Four dissenting justices (John Paul Stevens, David H. Souter, Ruth Bader Ginsburg and Stephen G. Breyer) objected that the court was intervening with “unseemly haste.” But less than a month after the June 3 argument in the case, Felker v. Turpin the court ruled unanimously that the new restrictions were permissible because, despite the obstacles placed on access to the lower federal courts, the Supreme Court itself retained the right to exercise its own authority to grant an “original” habeas corpus petition. This was largely a fiction: the court had in fact not granted such a petition for 71 years before this decision, and has not granted one since, although inmates continue to file them regularly.

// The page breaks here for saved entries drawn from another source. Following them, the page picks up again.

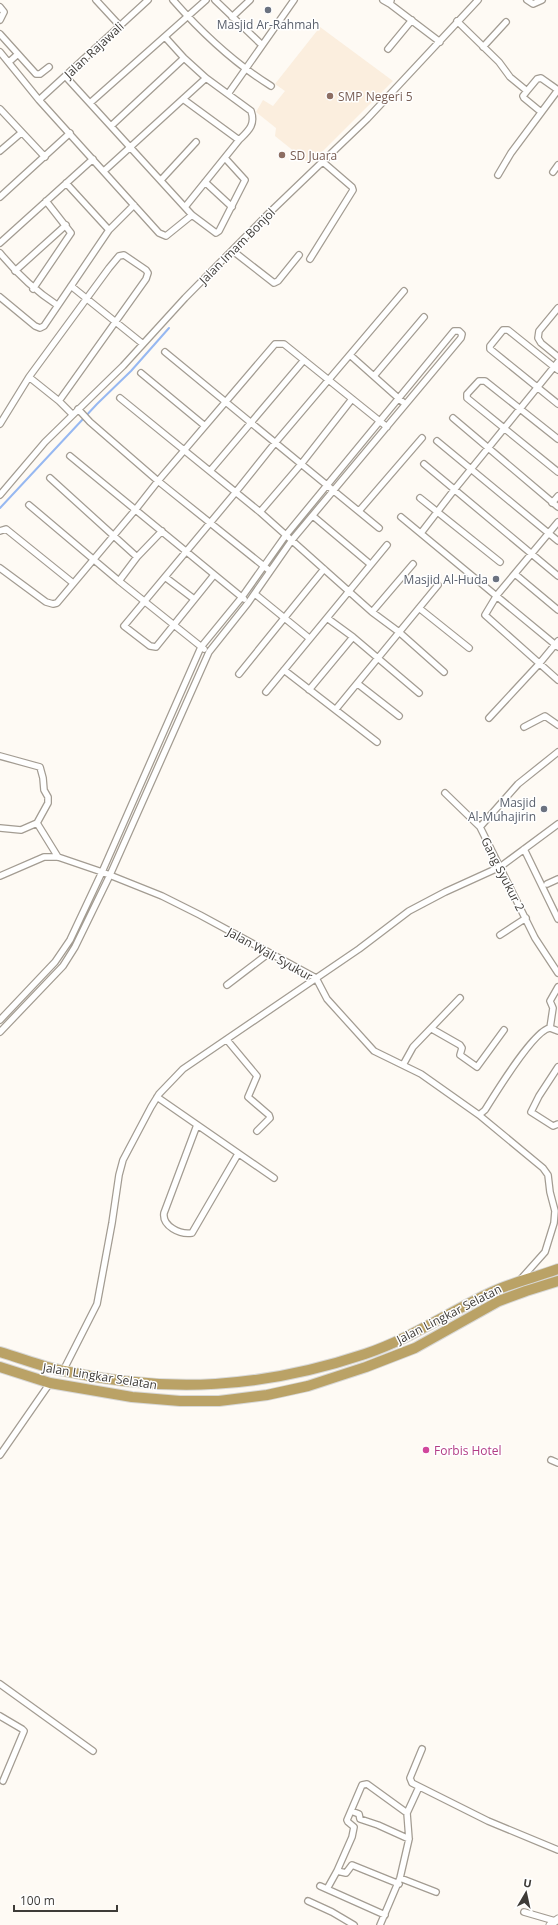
<svg xmlns="http://www.w3.org/2000/svg" width="558" height="1925" font-family="'Open Sans',sans-serif">
<style>
.built{fill:#fbeede}
.lines{fill:none;stroke-linecap:round;stroke-linejoin:round}
.stream{stroke:#97b8f1;stroke-width:2}
.minor-casing{stroke:#a39c92;stroke-width:8}
.tertiary-casing{stroke:#a39c92;stroke-width:9}
.trunk-casing{stroke:#d8d8d7;stroke-width:12}
.minor{stroke:#fff;stroke-width:5.5}
.tertiary{stroke:#fff;stroke-width:7}
.trunk{stroke:#baa266;stroke-width:10}
.worship-dot{fill:#6b7280;stroke:#fff;stroke-width:1.5}
.education-dot{fill:#8d6e63;stroke:#fff;stroke-width:1.5}
.hotel-dot{fill:#d1479c;stroke:#fff;stroke-width:1.5}
.labels{text-anchor:middle;dominant-baseline:central;stroke-width:3;stroke-linejoin:round;paint-order:stroke}
.worship-label{font-size:12px;fill:#5b616d;stroke:#fff;text-anchor:end}
.street-label{font-size:12px;fill:#3e3b37;stroke:#fff}
.education-label{font-size:12px;fill:#785e54;stroke:#fff;text-anchor:start}
.hotel-label{font-size:12px;fill:#b23c85;stroke:#fff;text-anchor:start}
</style>
<rect width="100%" height="100%" fill="#fefaf4"/>
<path class="built" d="M 320,27 L 393,81 L 310,164 L 275,136 L 276,128 L 256,112 L 263,100 L 273,106 L 285,91 L 275,84 Z"/>
<g class="lines">
<path class="stream" d="M 0,508 L 97,404 L 131,371 L 169,328"/>
<g class="minor-casing">
<path id="minor" d="M 96,0 L 120,26
M 173,0 C 202,33 234,63 271,86
M 215,0 L 262,45
M 383,0 L 390,4
M 391,0 L 390,4 L 440,42
M 527,0 L 533,4 L 542,0
M 0,7 L 4,12 L 0,20
M 232,17 L 250,0
M 457,21 L 499,62 L 510,77 L 527,91 L 537,79 L 541,78 L 558,90 L 511,153 L 498,175
M 0,34 L 36,74 L 40,74 L 49,67
M 165,37 L 184,58 L 206,78 L 251,111 C 256,125 248,131 239,140
M 483,47 L 506,22
M 388,49 L 412,20
M 0,52 L 39,100 L 159,233 L 166,236 L 192,215
M 9,62 L 18,54
M 66,77 L 192,215 L 216,233 L 219,231 L 245,180 L 225,158
M 527,91 L 523,96 L 524,98 L 541,112
M 228,94 L 294,0
M 183,99 L 239,140 L 185,207
M 39,100 L 148,0
M 90,103 L 206,0
M 0,109 L 45,157
M 111,126 L 184,58
M 0,151 L 21,133
M 104,171 L 206,78
M 553,172 L 558,165
M 161,180 L 196,142
M 205,182 L 232,207
M 66,183 L 109,230
M 0,197 L 70,133
M 0,243 L 93,159
M 233,251 L 274,283 L 278,281 L 299,255
M 0,253 C 18,275 34,290 57,305
M 310,259 L 353,190 L 352,187 L 323,162
M 15,271 L 66,225
M 71,286 L 143,344
M 33,289 L 71,233 L 46,201
M 0,297 L 35,326 L 40,328 L 44,326 L 109,230 L 134,205
M 558,308 L 539,331 L 538,338 L 541,343 L 558,357
M 165,352 L 379,528
M 350,355 L 405,404
M 558,370 L 508,330 L 503,330 L 490,346 L 490,349 L 558,404
M 141,373 L 205,426
M 374,376 L 424,317
M 120,398 L 260,512 L 372,612 L 399,632 L 444,672
M 59,401 L 146,279 L 148,273 L 146,270 L 124,255 L 119,256 L 109,268 L 29,377 L 59,401 L 72,414
M 78,409 L 90,422 L 158,481 L 270,571
M 453,418 L 558,507
M 0,424 L 29,377
M 558,439 L 485,381 L 479,381 L 467,394 L 467,398 L 558,472
M 437,441 L 558,541
M 70,456 L 244,599
M 424,464 L 558,576
M 210,471 L 304,360
M 50,478 L 137,557
M 0,495 L 45,442 L 123,366 L 185,298 L 266,216 L 367,119 L 478,0
M 420,498 L 500,562
M 552,503 L 558,496
M 29,505 L 119,581 L 204,649
M 359,511 L 422,438
M 260,512 L 302,463 L 352,399
M 313,516 L 370,564
M 401,517 L 558,647
M 558,522 L 497,595 L 485,615 L 558,680
M 0,531 L 6,529 L 73,583
M 421,533 L 454,490 L 558,362
M 0,568 L 46,602 L 53,604 L 57,603 L 136,509 L 158,481 L 275,344 L 284,344 L 387,427
M 515,574 L 558,610
M 214,575 L 156,647 L 150,646 L 124,626 L 235,493 L 275,443 L 404,291
M 165,577 L 194,599
M 119,581 L 137,557 L 162,531
M 255,594 L 309,638
M 419,608 L 469,648
M 372,612 L 413,564
M 327,618 L 353,637 L 419,693
M 284,670 L 377,742
M 239,674 L 324,569
M 358,684 L 399,716
M 309,690 L 353,637
M 266,692 L 387,545
M 336,709 L 438,585
M 489,718 L 539,664 L 558,641
M 524,727 L 545,716 L 558,725
M 558,752 L 518,784 L 480,827 L 535,938 L 558,973
M 0,756 L 40,767 L 43,778 L 44,790 L 48,797 L 48,803 L 37,823 L 21,830 L 0,828
M 445,793 L 480,827
M 37,823 L 58,857
M 524,849 L 558,919
M 0,876 L 44,857 L 58,857 L 102,872 L 162,896 L 200,915 L 316,978 L 327,999 L 374,1051 L 421,1074 L 479,1115 L 485,1110 C 495,1094 534,1030 550,1028 L 558,1031
M 547,884 L 558,879
M 500,935 L 526,918
M 227,985 L 269,953
M 0,1020 L 55,962 L 70,940 L 102,872 L 201,647 L 242,597 L 286,535 L 454,331 L 459,331 L 462,334 L 461,338 L 292,540 L 248,603 L 209,652 L 110,875 L 75,947 L 63,966 L 0,1032
M 550,1028 L 553,1008 L 550,1001 L 558,987
M 432,1029 L 460,1045 L 462,1048 L 460,1055 L 477,1067 L 504,1030
M 227,1040 L 257,1076 L 248,1097 L 269,1115 L 270,1118 L 257,1131
M 403,1065 L 413,1047 L 460,998
M 558,1067 L 539,1096 L 531,1112 L 553,1126 L 558,1124
M 157,1097 L 274,1178
M 479,1115 L 543,1168 L 548,1175 L 550,1192 L 555,1211 L 554,1223 L 545,1252 L 520,1280
M 197,1125 L 164,1213 C 162,1226 180,1235 192,1233 L 238,1154
M 63,1371 L 97,1304 L 112,1223 L 119,1175 L 123,1160 L 151,1107 L 159,1094 L 183,1069 L 359,949 L 409,911 L 445,892 L 500,867 L 558,824
M 0,1455 L 50,1383
M 551,1460 L 558,1463
M 0,1684 L 93,1751
M 0,1716 L 22,1729 L 24,1731 L 3,1781
M 422,1749 L 410,1778 L 412,1783 L 488,1821 L 558,1850
M 351,1811 L 359,1814 L 360,1819 L 378,1825 L 409,1839
M 337,1871 L 346,1873 L 352,1865 L 399,1884
M 400,1878 L 436,1892
M 320,1886 L 385,1915
M 327,1889 L 337,1871 L 352,1837 L 354,1827 L 348,1822 L 347,1820 L 362,1785 L 367,1784 L 407,1813
M 308,1901 L 332,1912 L 354,1925
M 524,1912 L 555,1921
M 380,1925 L 400,1878 L 409,1839 L 407,1813 L 419,1787"/>
</g>
<g class="tertiary-casing">
<path id="tertiary" d="M 550,1925 L 558,1919"/>
</g>
<g class="trunk-casing">
<path id="trunk" d="M 0,1352 C 21,1358 42,1367 64,1371 C 169,1394 263,1388 365,1354 C 410,1339 449,1312 492,1292 C 513,1282 537,1277 558,1269
M 0,1367 L 50,1383 L 132,1397 L 180,1401 L 219,1401 L 267,1395 L 308,1386 L 366,1367 L 415,1348 L 499,1301 L 526,1291 L 558,1281"/>
</g>
<use href="#minor" class="minor"/>
<use href="#tertiary" class="tertiary"/>
<use href="#trunk" class="trunk"/>
</g>
<g class="worship-dot">
<circle cx="268" cy="10" r="4"/>
<circle cx="496" cy="579" r="4"/>
<circle cx="544" cy="809" r="4"/>
</g>
<g class="education-dot">
<circle cx="330" cy="96" r="4"/>
<circle cx="282" cy="155" r="4"/>
</g>
<circle class="hotel-dot" cx="426" cy="1450" r="4"/>
<g class="labels">
<g class="worship-label">
<text x="268" y="24" text-anchor="middle">Masjid Ar-Rahmah</text>
<text x="488" y="579">Masjid Al-Huda</text>
<text x="536" y="802">Masjid<tspan x="536" dy="14">Al-Muhajirin</tspan></text>
</g>
<g class="street-label">
<text transform="translate(94 50) rotate(-43)">Jalan Rajawali</text>
<text transform="translate(237 246) rotate(-45)">Jalan Imam Bonjol</text>
<text transform="translate(503 874) rotate(63)">Gang Syukur 2</text>
<text transform="translate(270 954) rotate(29)">Jalan Wali Syukur</text>
<text transform="translate(449 1314) rotate(-27)">Jalan Lingkar Selatan</text>
<text transform="translate(100 1376) rotate(9)">Jalan Lingkar Selatan</text>
</g>
<g class="education-label">
<text x="338" y="96">SMP Negeri 5</text>
<text x="290" y="155">SD Juara</text>
</g>
<g class="hotel-label">
<text x="434" y="1450">Forbis Hotel</text>
</g>
</g>
<g transform="translate(526 1893) rotate(9)" stroke="#ffffff" stroke-width="3" paint-order="stroke">
<path d="M0-3L7 15L0 10L-7 15Z" fill="#3e3b37"/>
<text y="-6" font-size="11" font-weight="bold" text-anchor="middle" fill="#3e3b37">U</text>
</g>
<path d="M14 1905v6h103v-6" fill="none" stroke="#3e3b37" stroke-width="2"/>
<text x="20" y="1905" font-size="12" fill="#3e3b37" stroke="#ffffff" stroke-width="3" paint-order="stroke">100 m</text>
</svg>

The Felker decision addressed only one aspect of the complicated law. There have been dozens of Supreme Court decisions since then, parsing other sections. One of the most far-reaching provisions is a section that bars federal judges from granting a habeas petition unless the state court decision that is being challenged “was contrary to, or involved an unreasonable application of, clearly established federal law, as determined by the Supreme Court of the United States.” It did not take the Supreme Court long to interpret this section as meaning that it isn’t enough for the state-court decision to be wrong; it has to be unreasonably wrong, a high bar indeed.
Finally, the LA Times discussed the Supreme Court's antagonism towards the Ninth Circuit in an article back in July. The article focuses, in part, on Judge Stephen Reinhart, who wrote the Ninth Circuit opinions in both Richter and Premo v. Moore (which were reversed on the same day).
I like this quote from the article: "The Supreme Court's conservative majority has been changing the law in habeas corpus and other constitutional protections . . . ." I obviously share that opinion. Although that sentence was not presented in the article as a direct quote from Reinhardt, I believe that is something that Reinhardt said in his defense when he was being interviewed by the person who wrote the article.